• [INSTRUCTIONS FOR THE TASK] Print all entries word for word.

Saved entries
—————

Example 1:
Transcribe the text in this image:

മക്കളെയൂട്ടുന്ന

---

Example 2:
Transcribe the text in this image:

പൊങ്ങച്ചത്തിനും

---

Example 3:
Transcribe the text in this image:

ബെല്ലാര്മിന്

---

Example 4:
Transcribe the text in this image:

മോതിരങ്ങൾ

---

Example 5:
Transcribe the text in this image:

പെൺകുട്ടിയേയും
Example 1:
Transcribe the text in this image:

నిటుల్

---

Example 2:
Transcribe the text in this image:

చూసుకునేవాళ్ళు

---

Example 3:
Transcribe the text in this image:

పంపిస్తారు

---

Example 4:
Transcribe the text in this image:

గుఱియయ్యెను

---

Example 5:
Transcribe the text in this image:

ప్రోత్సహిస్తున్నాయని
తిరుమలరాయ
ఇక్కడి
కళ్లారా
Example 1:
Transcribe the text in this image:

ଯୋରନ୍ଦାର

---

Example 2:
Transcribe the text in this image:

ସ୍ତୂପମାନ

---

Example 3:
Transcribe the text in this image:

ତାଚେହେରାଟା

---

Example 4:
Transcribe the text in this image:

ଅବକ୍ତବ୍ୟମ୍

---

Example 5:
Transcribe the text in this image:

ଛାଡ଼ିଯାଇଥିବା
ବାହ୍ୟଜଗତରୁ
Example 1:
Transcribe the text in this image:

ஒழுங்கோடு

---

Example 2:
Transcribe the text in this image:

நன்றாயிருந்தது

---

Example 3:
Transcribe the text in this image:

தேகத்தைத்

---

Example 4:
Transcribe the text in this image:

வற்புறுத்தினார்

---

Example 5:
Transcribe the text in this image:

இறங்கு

—————

• [REPLY TO THE TASK]
Example 1:
Transcribe the text in this image:

മക്കളെയൂട്ടുന്ന

---

Example 2:
Transcribe the text in this image:

പൊങ്ങച്ചത്തിനും

---

Example 3:
Transcribe the text in this image:

ബെല്ലാര്മിന്

---

Example 4:
Transcribe the text in this image:

മോതിരങ്ങൾ

---

Example 5:
Transcribe the text in this image:

പെൺകുട്ടിയേയും
Example 1:
Transcribe the text in this image:

నిటుల్

---

Example 2:
Transcribe the text in this image:

చూసుకునేవాళ్ళు

---

Example 3:
Transcribe the text in this image:

పంపిస్తారు

---

Example 4:
Transcribe the text in this image:

గుఱియయ్యెను

---

Example 5:
Transcribe the text in this image:

ప్రోత్సహిస్తున్నాయని
తిరుమలరాయ
ఇక్కడి
కళ్లారా
Example 1:
Transcribe the text in this image:

ଯୋରନ୍ଦାର

---

Example 2:
Transcribe the text in this image:

ସ୍ତୂପମାନ

---

Example 3:
Transcribe the text in this image:

ତାଚେହେରାଟା

---

Example 4:
Transcribe the text in this image:

ଅବକ୍ତବ୍ୟମ୍

---

Example 5:
Transcribe the text in this image:

ଛାଡ଼ିଯାଇଥିବା
ବାହ୍ୟଜଗତରୁ
Example 1:
Transcribe the text in this image:

ஒழுங்கோடு

---

Example 2:
Transcribe the text in this image:

நன்றாயிருந்தது

---

Example 3:
Transcribe the text in this image:

தேகத்தைத்

---

Example 4:
Transcribe the text in this image:

வற்புறுத்தினார்

---

Example 5:
Transcribe the text in this image:

இறங்கு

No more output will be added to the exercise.